Science advances one funeral at a time, to paraphrase Max Planck. The Nobel prize-winning physicist was arguing that new ideas in his field would only catch on once the advocates of older ones died off.

That saying also applies to economics, which advances one crisis at a time. Throughout history, economic theories and ideas have emerged and evolved in response to major economic and financial crises. The Depression gave rise to John Maynard Keynes’s theories, while the Great Inflation of the 1970s popularized monetarist ideas by Milton Friedman. Similarly, the global financial crisis of 2007-2009 spurred interest in credit and banking.

And so, the recovery from the Covid-19 pandemic has again given economists an opportunity to learn from their mistakes. Recent papers presented at the American Economic Association conference offer insights into the theories that may eventually become the standard wisdom for the next generation.

One such paper takes a deeper look at the Phillips curve, which describes a theoretical relationship between unemployment and inflation. Gauti Eggertsson of Brown University suggests that adding a kink to the Phillips curve could rescue the concept from turbulent years.
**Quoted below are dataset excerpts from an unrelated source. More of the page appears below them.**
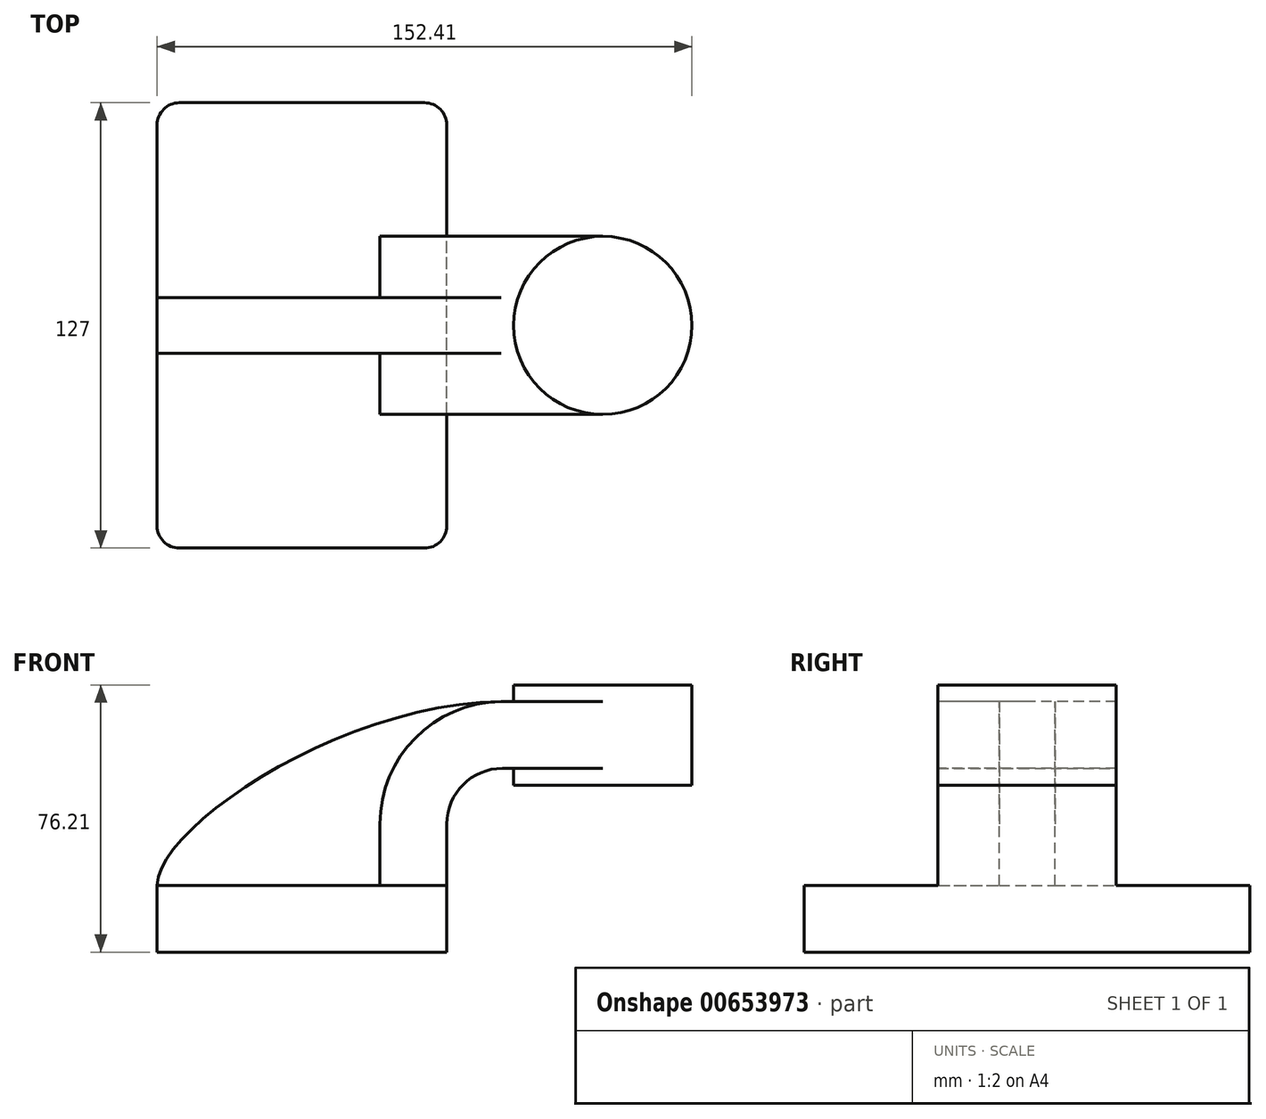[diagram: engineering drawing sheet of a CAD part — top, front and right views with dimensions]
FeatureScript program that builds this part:
annotation { "Feature Type Name" : "Feature", "Feature Type Description" : "" }
export const myFeature = defineFeature(function(context is Context, id is Id, definition is map)
    precondition{}
    {
        {
            var Q0;
            Q0=qCreatedBy(makeId("Front.planeOp"),FACE);
            var sketch = newSketch(context, id + "F0", { "sketchPlane" : qUnion([Q0])});
            skLineSegment(sketch, "E0.bottom", {"start": v(-41.28, -9.53) * mm, "end": v(41.28, -9.53) * mm});
            skLineSegment(sketch, "E0.top", {"start": v(-41.28, 9.52) * mm, "end": v(41.28, 9.52) * mm});
            skLineSegment(sketch, "E0.left", {"start": v(-41.28, -9.53) * mm, "end": v(-41.28, 9.53) * mm});
            skLineSegment(sketch, "E0.right", {"start": v(41.28, -9.53) * mm, "end": v(41.28, 9.52) * mm});
            skPoint(sketch, "E0.middle", {"position": v(0, 0) * mm});
            skLineSegment(sketch, "E1.bottom", {"start": v(60.33, 38.1) * mm, "end": v(111.12, 38.1) * mm});
            skLineSegment(sketch, "E1.top", {"start": v(60.32, 66.67) * mm, "end": v(111.12, 66.67) * mm});
            skLineSegment(sketch, "E1.left", {"start": v(60.33, 38.1) * mm, "end": v(60.32, 66.68) * mm});
            skLineSegment(sketch, "E1.right", {"start": v(111.12, 38.1) * mm, "end": v(111.12, 66.68) * mm});
            skPoint(sketch, "E1.middle", {"position": v(85.72, 52.39) * mm});
            skLineSegment(sketch, "E2", {"start": v(41.27, 9.52) * mm, "end": v(41.27, 27) * mm});
            skArc(sketch, "E3", {"start": v(41.27, 27) * mm, "mid": v(45.92, 38.23) * mm, "end": v(57.15, 42.88) * mm});
            skLineSegment(sketch, "E4", {"start": v(57.15, 42.88) * mm, "end": v(85.72, 42.88) * mm});
            skLineSegment(sketch, "E5", {"start": v(85.72, 38.1) * mm, "end": v(85.72, 66.67) * mm});
            skLineSegment(sketch, "E6.0", {"start": v(57.15, 61.93) * mm, "end": v(85.72, 61.93) * mm});
            skArc(sketch, "E6.1", {"start": v(22.23, 27) * mm, "mid": v(32.45, 51.7) * mm, "end": v(57.15, 61.93) * mm});
            skLineSegment(sketch, "E6.2", {"start": v(22.22, 9.52) * mm, "end": v(22.22, 27) * mm});
            skFitSpline(sketch, "E7", {"points": [v(-41.28, 9.53) * mm, v(57.15, 61.93) * mm], "startDerivative": vector(0.78, 50.8) * mm, "endDerivative": vector(135.68, 0.52) * mm});
            skSolve(sketch);
        }
        {
            var Q0;
            Q0=makeQuery(id+"F0.imprint","IMPRINT",FACE,{"disambiguationData":[TD([[makeQuery(id+"F0.imprint","IMPRINT",EDGE,{"derivedFrom":sQuery(id+"F0.wireOp",EDGE,"E0.bottom")}),1.0]])]});
            extrude(context, id + "F1", {"entities" : qUnion([Q0]), "endBound" : BoundingType.SYMMETRIC, "depth" : 127 * mm, "offsetDistance" : 25.4 * mm});
        }
        {
            var Q0;
            {var subQ1=sQuery(id+"F0.wireOp",EDGE,"E2");Q0=makeQuery(id+"F0.imprint","IMPRINT",FACE,{"disambiguationData":[TD([[makeQuery(id+"F0.imprint","IMPRINT",EDGE,{"derivedFrom":subQ1}),1.0]])]});}
            var Q1;
            {var subQ0=sQuery(id+"F0.wireOp",EDGE,"E4");var subQ1=sQuery(id+"F0.wireOp",EDGE,"E1.left");var subQ2=makeQuery(id+"F0.imprint","INTERSECT",VERTEX,{"derivedFrom":[subQ1,subQ0]});Q1=makeQuery(id+"F0.imprint","IMPRINT",FACE,{"disambiguationData":[TD([[makeQuery(id+"F0.imprint","IMPRINT",EDGE,{"disambiguationData":[TD([[subQ2,-1.0]])],"derivedFrom":subQ1}),-1.0]])]});}
            extrude(context, id + "F2", {"entities" : qUnion([Q0, Q1]), "operationType" : NewBodyOperationType.ADD, "endBound" : BoundingType.SYMMETRIC, "depth" : 50.8 * mm, "offsetDistance" : 25.4 * mm});
        }
        {
            var Q0;
            {var subQ3=sQuery(id+"F0.wireOp",EDGE,"E6.2");Q0=makeQuery(id+"F0.imprint","IMPRINT",FACE,{"disambiguationData":[TD([[makeQuery(id+"F0.imprint","IMPRINT",EDGE,{"derivedFrom":subQ3}),1.0]])]});}
            extrude(context, id + "F3", {"entities" : qUnion([Q0]), "operationType" : NewBodyOperationType.ADD, "endBound" : BoundingType.SYMMETRIC, "depth" : 15.88 * mm, "offsetDistance" : 25.4 * mm});
        }
        {
            var Q0;
            {var subQ4=sQuery(id+"F0.wireOp",EDGE,"E1.right");Q0=makeQuery(id+"F0.imprint","IMPRINT",FACE,{"disambiguationData":[TD([[makeQuery(id+"F0.imprint","IMPRINT",EDGE,{"derivedFrom":subQ4}),1.0]])]});}
            var Q1;
            Q1=sQuery(id+"F0.wireOp",EDGE,"E5");
            revolve(context, id + "F4", {"operationType" : NewBodyOperationType.ADD, "entities" : qUnion([Q0]), "axis" : qUnion([Q1]), "revolveType" : RevolveType.FULL});
        }
        {
            var Q0;
            Q0=makeQuery(id+"F1.opExtrude","CAP_EDGE",EDGE,{"disambiguationData":[OSD([sQuery(id+"F0.wireOp",EDGE,"E0.left")])],"isStart":false});
            var Q1;
            Q1=makeQuery(id+"F1.opExtrude","CAP_EDGE",EDGE,{"disambiguationData":[OSD([sQuery(id+"F0.wireOp",EDGE,"E0.right")])],"isStart":false});
            var Q2;
            Q2=makeQuery(id+"F1.opExtrude","CAP_EDGE",EDGE,{"disambiguationData":[OSD([sQuery(id+"F0.wireOp",EDGE,"E0.right")])],"isStart":true});
            var Q3;
            Q3=makeQuery(id+"F1.opExtrude","CAP_EDGE",EDGE,{"disambiguationData":[OSD([sQuery(id+"F0.wireOp",EDGE,"E0.left")])],"isStart":true});
            fillet(context, id + "F5", {"entities" : qUnion([Q0, Q1, Q2, Q3]), "radius" : 6.35 * mm, "tangentPropagation" : true, "allowEdgeOverflow" : false});
        }
    });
This new idea could explain the absence of inflation in the 2010s and its sudden resurgence in 2021. Eggertsson’s new approach takes into account the interaction between tight labor markets and supply disruptions.

Stephanie Schmitt-Grohé, of Columbia University, points out that the experience of the 1970s inflation may have loomed too large in economists’ minds, leading to confusion over the Phillips curve. She suggests that shocks like climate change, conflicts, and pandemics mean a return to the greater volatility of earlier eras.
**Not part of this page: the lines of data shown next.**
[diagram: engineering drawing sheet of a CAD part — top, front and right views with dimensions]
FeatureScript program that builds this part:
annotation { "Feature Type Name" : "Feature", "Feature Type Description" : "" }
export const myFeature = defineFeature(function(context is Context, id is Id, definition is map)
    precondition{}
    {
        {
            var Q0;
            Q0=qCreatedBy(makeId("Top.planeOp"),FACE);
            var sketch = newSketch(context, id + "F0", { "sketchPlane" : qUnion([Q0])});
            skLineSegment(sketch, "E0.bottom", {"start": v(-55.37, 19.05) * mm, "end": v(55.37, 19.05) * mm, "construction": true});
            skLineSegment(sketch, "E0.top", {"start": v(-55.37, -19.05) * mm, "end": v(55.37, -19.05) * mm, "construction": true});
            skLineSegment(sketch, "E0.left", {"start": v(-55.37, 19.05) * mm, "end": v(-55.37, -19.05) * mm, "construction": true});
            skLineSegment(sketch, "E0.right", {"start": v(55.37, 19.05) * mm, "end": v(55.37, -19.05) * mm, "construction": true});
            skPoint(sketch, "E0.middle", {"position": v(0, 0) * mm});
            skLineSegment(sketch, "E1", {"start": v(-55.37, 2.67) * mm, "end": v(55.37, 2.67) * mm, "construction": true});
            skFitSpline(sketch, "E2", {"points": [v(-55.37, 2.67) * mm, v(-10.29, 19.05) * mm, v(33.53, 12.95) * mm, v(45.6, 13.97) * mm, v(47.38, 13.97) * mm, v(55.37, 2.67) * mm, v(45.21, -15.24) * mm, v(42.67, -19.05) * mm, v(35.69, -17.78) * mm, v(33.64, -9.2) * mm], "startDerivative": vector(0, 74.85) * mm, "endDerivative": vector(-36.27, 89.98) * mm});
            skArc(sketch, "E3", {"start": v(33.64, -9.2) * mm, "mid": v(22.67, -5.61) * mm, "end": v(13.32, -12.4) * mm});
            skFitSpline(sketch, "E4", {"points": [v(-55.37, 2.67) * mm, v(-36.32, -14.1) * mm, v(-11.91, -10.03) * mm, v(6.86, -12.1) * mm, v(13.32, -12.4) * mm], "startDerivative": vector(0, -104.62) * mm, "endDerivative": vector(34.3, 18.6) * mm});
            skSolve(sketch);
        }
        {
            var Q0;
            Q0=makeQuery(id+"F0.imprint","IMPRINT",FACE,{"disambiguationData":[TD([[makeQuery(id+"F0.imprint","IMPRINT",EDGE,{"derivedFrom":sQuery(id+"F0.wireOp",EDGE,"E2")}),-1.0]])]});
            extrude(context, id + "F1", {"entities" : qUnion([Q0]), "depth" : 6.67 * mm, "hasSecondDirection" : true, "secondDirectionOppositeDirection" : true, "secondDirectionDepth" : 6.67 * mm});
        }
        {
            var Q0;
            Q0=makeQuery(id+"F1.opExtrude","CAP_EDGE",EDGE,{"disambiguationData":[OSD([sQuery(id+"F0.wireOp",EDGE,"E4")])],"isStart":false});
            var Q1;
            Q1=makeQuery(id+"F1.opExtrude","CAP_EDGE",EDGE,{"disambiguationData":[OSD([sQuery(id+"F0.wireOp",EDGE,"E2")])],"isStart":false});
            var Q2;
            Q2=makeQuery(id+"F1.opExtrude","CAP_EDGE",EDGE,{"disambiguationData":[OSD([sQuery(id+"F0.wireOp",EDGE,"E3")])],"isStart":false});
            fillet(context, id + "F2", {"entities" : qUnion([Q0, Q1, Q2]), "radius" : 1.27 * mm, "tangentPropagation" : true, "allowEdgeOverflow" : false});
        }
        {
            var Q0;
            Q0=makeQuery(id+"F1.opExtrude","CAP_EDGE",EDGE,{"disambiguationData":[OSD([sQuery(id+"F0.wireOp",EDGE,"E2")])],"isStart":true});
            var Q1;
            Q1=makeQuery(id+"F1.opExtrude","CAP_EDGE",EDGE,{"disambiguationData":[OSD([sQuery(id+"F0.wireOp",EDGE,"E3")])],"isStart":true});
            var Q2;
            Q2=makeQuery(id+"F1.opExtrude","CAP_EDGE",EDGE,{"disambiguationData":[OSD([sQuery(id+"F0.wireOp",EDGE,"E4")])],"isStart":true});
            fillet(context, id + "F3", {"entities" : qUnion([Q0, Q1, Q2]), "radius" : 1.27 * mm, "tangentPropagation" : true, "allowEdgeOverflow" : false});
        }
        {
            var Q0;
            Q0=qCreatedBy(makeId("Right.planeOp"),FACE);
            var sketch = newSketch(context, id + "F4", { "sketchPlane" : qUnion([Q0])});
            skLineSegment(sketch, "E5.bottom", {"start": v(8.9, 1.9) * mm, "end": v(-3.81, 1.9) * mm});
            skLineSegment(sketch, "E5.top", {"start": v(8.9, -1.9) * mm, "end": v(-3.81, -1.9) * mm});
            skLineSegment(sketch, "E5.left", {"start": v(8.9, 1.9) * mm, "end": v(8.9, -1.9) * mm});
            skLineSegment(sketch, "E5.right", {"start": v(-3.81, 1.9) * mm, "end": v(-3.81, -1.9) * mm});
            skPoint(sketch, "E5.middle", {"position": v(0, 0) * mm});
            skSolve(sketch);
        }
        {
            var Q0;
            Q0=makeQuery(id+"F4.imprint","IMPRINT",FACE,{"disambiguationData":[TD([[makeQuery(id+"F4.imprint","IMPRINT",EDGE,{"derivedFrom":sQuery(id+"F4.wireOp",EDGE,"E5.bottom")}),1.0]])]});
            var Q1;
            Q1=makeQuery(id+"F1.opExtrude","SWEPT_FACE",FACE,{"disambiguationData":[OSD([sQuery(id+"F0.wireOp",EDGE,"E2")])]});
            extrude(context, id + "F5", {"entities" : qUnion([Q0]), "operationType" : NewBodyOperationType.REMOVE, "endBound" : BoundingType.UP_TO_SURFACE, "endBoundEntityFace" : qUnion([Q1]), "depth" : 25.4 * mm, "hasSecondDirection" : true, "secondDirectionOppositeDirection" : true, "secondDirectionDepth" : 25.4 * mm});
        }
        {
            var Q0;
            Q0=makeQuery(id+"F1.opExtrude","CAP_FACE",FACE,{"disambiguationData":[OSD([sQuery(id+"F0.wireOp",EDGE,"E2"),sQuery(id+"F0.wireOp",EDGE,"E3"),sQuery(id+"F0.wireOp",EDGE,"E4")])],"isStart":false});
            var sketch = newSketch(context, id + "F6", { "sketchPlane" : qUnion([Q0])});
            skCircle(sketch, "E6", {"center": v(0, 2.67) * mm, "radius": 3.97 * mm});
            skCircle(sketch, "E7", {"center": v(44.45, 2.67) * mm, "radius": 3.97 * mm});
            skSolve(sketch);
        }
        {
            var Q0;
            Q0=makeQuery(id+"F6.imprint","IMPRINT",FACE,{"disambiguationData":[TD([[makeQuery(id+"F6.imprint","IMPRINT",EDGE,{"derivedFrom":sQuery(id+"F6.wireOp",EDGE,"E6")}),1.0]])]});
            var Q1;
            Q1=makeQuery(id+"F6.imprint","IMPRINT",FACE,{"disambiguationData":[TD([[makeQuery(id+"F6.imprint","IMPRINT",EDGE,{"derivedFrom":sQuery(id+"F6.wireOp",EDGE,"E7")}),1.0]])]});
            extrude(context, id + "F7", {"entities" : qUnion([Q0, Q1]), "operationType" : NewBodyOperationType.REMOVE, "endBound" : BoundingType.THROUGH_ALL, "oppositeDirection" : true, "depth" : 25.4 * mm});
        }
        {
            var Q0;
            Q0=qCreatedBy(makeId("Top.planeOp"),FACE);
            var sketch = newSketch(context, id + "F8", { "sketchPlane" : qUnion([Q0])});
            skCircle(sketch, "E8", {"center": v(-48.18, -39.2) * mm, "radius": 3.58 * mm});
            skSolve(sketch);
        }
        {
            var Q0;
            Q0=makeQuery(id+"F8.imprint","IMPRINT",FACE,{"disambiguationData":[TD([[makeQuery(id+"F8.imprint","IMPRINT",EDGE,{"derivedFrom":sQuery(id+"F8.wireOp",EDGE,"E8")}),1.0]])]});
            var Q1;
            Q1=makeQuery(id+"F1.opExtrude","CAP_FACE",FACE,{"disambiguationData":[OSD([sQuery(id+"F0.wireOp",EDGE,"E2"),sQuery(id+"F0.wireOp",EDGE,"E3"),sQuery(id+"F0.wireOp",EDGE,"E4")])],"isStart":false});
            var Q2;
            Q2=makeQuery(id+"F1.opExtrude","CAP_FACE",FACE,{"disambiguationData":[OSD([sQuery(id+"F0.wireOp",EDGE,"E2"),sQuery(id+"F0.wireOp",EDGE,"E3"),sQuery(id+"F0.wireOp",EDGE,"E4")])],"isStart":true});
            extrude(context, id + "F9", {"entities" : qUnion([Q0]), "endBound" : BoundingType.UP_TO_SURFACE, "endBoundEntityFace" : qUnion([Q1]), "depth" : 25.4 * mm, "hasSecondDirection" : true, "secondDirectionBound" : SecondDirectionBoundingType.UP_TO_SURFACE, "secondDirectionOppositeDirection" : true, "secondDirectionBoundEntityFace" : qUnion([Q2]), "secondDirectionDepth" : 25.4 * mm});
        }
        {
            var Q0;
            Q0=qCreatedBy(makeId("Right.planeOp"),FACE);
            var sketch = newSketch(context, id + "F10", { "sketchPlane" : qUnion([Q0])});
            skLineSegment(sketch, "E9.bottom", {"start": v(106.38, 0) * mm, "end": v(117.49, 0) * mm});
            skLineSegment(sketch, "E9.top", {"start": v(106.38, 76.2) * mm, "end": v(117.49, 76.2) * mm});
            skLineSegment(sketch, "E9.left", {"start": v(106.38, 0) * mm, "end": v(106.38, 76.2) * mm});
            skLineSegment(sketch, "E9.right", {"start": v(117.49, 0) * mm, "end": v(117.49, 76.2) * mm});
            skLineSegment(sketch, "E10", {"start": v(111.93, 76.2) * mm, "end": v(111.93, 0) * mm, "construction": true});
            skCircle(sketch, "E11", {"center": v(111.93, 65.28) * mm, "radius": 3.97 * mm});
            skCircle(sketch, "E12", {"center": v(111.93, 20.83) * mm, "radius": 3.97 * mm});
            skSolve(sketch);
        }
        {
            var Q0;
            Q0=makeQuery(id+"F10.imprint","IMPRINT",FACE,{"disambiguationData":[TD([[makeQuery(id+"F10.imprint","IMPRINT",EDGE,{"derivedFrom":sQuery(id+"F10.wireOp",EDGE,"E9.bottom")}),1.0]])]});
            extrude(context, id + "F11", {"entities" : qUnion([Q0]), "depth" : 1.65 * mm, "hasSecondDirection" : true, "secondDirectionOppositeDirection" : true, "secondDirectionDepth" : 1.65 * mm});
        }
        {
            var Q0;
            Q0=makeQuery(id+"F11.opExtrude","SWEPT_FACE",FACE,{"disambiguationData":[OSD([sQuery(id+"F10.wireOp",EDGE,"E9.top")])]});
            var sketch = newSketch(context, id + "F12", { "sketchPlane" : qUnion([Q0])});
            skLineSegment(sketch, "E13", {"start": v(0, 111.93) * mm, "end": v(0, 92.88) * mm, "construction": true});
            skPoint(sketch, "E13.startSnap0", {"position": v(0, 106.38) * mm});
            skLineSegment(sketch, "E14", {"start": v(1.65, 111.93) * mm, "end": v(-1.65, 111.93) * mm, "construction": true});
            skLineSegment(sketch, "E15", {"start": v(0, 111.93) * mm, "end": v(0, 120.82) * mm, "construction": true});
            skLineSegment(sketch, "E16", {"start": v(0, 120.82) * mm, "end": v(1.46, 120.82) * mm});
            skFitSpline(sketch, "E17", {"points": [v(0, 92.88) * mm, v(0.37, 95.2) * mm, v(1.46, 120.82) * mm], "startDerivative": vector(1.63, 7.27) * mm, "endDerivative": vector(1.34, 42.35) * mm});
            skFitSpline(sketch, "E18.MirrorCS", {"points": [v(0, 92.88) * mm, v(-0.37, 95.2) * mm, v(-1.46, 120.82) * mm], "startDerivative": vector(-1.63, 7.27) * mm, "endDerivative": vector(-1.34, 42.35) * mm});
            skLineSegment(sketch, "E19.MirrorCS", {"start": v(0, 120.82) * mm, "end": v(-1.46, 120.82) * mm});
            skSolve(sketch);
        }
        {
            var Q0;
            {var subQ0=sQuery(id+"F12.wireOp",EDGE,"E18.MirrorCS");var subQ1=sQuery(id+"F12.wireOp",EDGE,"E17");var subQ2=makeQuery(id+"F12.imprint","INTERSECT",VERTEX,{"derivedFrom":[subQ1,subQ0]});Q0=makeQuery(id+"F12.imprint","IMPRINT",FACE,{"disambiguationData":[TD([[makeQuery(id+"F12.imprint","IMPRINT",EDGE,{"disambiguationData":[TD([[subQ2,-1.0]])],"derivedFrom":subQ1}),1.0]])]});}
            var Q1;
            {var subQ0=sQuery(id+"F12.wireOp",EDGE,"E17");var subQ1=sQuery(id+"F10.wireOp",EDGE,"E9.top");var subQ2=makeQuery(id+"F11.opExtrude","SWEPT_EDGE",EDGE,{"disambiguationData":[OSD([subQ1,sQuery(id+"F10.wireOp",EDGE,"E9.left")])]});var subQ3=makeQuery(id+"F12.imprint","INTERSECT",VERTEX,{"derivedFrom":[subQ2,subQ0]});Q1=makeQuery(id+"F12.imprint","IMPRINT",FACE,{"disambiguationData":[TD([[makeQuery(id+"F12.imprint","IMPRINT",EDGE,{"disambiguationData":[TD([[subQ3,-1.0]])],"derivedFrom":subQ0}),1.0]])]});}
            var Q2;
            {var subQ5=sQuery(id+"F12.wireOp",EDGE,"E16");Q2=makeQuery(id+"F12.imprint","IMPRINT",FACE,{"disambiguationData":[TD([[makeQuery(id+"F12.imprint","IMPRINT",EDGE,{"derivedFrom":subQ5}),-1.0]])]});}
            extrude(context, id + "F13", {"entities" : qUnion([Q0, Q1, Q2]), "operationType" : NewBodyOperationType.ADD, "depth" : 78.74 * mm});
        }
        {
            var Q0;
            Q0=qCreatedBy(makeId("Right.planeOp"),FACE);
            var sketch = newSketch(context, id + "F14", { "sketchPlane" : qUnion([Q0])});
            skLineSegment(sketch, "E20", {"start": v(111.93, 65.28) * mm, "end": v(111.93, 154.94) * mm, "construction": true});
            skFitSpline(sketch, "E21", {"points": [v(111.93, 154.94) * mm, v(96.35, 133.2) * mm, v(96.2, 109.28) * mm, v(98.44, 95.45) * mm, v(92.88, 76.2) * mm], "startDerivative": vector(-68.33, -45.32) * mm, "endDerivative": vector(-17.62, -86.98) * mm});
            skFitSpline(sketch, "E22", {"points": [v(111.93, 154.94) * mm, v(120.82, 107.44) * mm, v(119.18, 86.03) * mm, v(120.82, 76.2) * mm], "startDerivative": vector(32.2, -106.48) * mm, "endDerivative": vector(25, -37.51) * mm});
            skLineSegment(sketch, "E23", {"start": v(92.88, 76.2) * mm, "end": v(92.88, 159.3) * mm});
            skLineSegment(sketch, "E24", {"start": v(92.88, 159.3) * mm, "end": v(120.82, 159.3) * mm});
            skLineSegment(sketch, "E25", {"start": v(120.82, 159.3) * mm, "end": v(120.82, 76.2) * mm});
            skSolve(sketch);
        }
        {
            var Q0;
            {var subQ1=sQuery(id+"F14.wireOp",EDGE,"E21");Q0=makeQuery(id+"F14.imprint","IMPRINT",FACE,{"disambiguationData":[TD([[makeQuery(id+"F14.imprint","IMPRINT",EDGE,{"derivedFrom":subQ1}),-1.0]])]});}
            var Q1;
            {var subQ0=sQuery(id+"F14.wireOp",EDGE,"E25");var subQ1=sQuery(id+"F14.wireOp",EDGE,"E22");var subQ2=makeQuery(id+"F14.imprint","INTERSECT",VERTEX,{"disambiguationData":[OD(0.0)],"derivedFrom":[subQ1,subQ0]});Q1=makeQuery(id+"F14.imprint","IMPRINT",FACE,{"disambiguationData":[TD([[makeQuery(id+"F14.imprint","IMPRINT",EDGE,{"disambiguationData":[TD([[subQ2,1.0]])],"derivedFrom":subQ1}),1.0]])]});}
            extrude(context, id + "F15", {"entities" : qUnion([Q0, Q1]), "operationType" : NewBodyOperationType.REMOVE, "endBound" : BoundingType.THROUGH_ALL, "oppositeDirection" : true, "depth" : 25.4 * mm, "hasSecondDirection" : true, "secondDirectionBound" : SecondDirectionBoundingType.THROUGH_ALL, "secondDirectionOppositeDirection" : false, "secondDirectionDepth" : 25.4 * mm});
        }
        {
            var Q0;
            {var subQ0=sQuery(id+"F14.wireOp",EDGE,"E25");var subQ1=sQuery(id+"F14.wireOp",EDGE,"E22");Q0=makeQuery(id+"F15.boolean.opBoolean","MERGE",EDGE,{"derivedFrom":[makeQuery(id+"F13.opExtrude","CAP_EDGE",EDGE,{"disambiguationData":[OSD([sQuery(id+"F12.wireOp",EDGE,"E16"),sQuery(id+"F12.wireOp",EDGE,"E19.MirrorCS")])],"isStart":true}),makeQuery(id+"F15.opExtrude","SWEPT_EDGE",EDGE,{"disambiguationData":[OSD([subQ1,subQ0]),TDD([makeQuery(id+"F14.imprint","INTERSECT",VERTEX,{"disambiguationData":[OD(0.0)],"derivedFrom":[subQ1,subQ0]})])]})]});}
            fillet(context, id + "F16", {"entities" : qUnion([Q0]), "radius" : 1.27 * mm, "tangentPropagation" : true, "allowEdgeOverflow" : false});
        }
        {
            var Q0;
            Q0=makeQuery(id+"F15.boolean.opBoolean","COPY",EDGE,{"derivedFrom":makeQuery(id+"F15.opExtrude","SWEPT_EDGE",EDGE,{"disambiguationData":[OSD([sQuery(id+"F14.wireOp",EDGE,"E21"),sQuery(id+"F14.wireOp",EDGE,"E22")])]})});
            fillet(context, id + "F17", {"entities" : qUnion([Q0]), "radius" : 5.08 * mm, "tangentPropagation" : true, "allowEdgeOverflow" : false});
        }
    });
Other economists, such as Iván Werning of the Massachusetts Institute of Technology, are trying to refine models for the overall economy. His model is well-suited for the post-pandemic economy, which experienced shifts in demand, supply-chain disruptions, and significant changes in how people work.

Many of these new ideas are not exactly new. They draw on historical economic theories and notions, suggesting that crises often prompt a re-evaluation of old concepts. Thus, economic ideas have a way of getting resurrected, just as old theories and ideas resurface in response to new economic challenges.

In conclusion, while economics may indeed proceed one crisis at a time, it also has resurrections. New ideas and old theories come together to shape the future of economic thought. So, let’s continue to listen and learn from the evolving and changing landscape of economic theories and ideas.